It’s as though Neva is calling her and they are playing once again that silly game of hide and seek that Neva always won. Neva always knew where to find Jewel. Now that same sixth sense pulls Jewel down the corridor, passing the numerous closed doors on the way, until she reaches the room at the end. Fae’s room. Mother had locked the door the day she left.
Jewel had believed that no one came in here. And then, years later, she’d seen Mother entering the room, locking the door behind her.
Jewel had crept to the door and listened. All was silent within. She thought perhaps this room was used for some secret only Mother knew. A secret she wanted to share.
When Mother had retired for the night, Jewel came back. She’d picked the lock and gone inside. That was when she learned how Mother really felt about her other daughter. That was when she knew that she had lost her Mother forever and it was all Fae’s – no, Neva’s – fault.
The whole room was a shrine given over to that lost child at first. Then it became a place where Mother celebrated Neva’s many successes, even as she left the rest of the room to rot. Jewel had never earned that same love and respect, no matter how hard she tried. Sometimes she felt she was a painful reminder of the favoured child, a runner-up prize. Second best. Though Jewel had pined for Fae at first, she’d grown to resent, and then hate, her missing sibling. Her departure had somehow stopped Mother from loving Jewel.
Jewel’s bitterness increased with time, spurred on from the moment when Mother had pitted them both against each other. Jewel had revisited the room often. She studied Neva’s many achievements as Mother had displayed them on the wall.

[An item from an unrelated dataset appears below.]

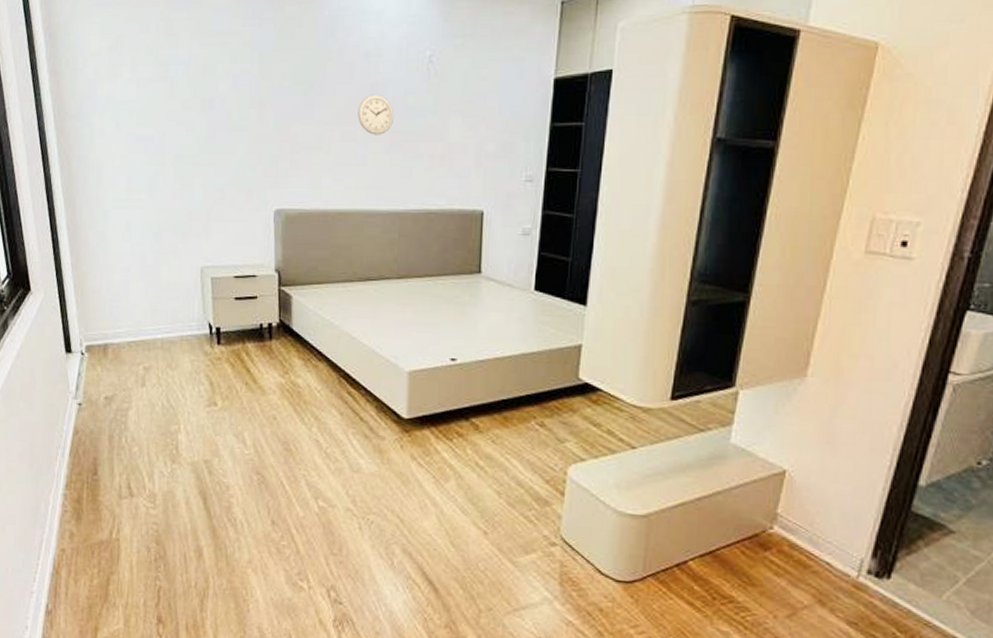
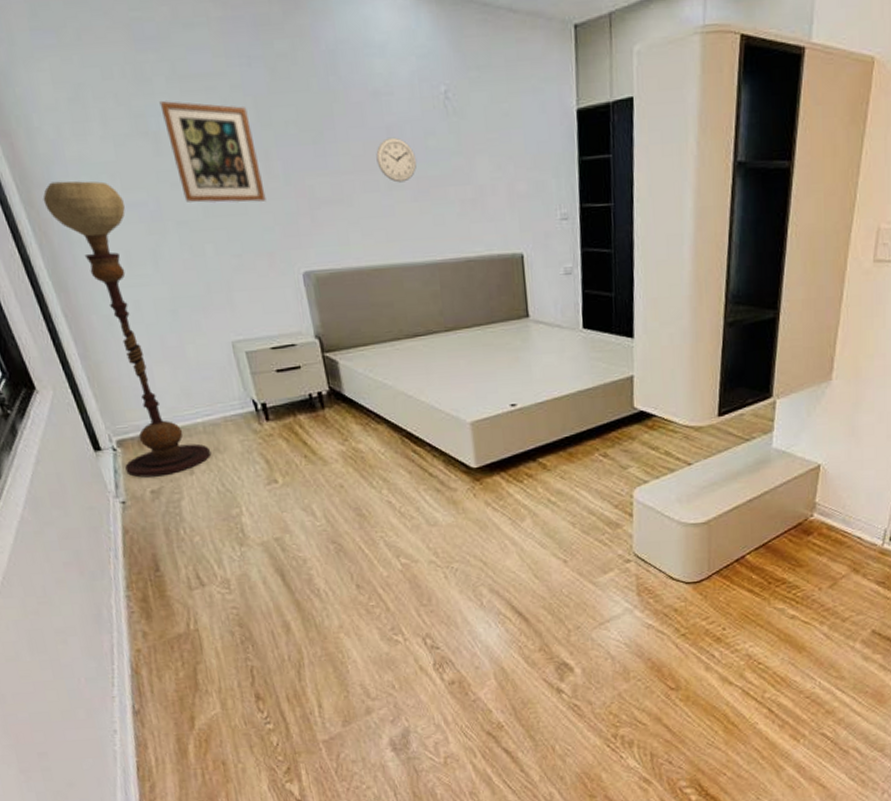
floor lamp: none [72,114,164,385] -> present [42,180,212,478]
wall art: none [181,53,255,143] -> present [159,101,266,203]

The deaths were always so simple and clean, yet never rushed. Jewel took up the knife as her favoured weapon. She honed her use of it. Killed with it, emulating Neva to perfection.
Mother didn’t notice. Jewel’s fury grew.
Now, the moment of her ultimate retribution has arrived.
Neva is unconscious when Jewel enters the room. Jewel turns her over, sees the carpet-burn smudge on Neva’s cheek, signposting the suddenness of her collapse.
It is a dream come true that she is here, vulnerable, right in the place where Jewel can stage her perfectly. A present for Mother that she’ll have to accept.
Taking her by the wrists, Jewel pulls Neva towards the small bed. Then she goes to the door and closes it.
She pulls the rotting cotton sheet from the bed then rips it into strips. She ties Neva’s wrists to the footboard. Neva doesn’t wake as Jewel stretches her body along the floor. Her arms are pulled up and over her head in an uncomfortable position.
Jewel steps back. She tries to visualize what she wants to show Mother but the inspiration she’s had with previous kills evades her. She turns around in the room looking for the props. Her eyes fall on the teddy bear, a one-time favourite of Fae’s. Jewel blinks as she’s plummeted back again into childhood.
‘Your sister won’t be back,’ Mother had said.
‘But why? Where is she?’ Fleur had asked.
‘She doesn’t belong to us anymore.’
From the day she left everything changed.
Mother was cold to Fleur’s tears. If she ever cried over the loss of her daughter, Fleur never saw it. But sometimes she’d find Mother alone, a faraway look in her eyes that confirmed that Fleur had lost both sibling and parent on that one day.
Now Jewel looks at her sister and sees the entity that took away her mother’s love and turned Fleur into the killer that is Jewel.
She doesn’t regret who she’s become, for now it will give her the ultimate ascension.
She will prove she’s better than Neva.
‘Fleur?’
Jewel turns to look at Neva.
She observes the confused expression on Neva’s face and recognizes that she has yet to fully understand her plight.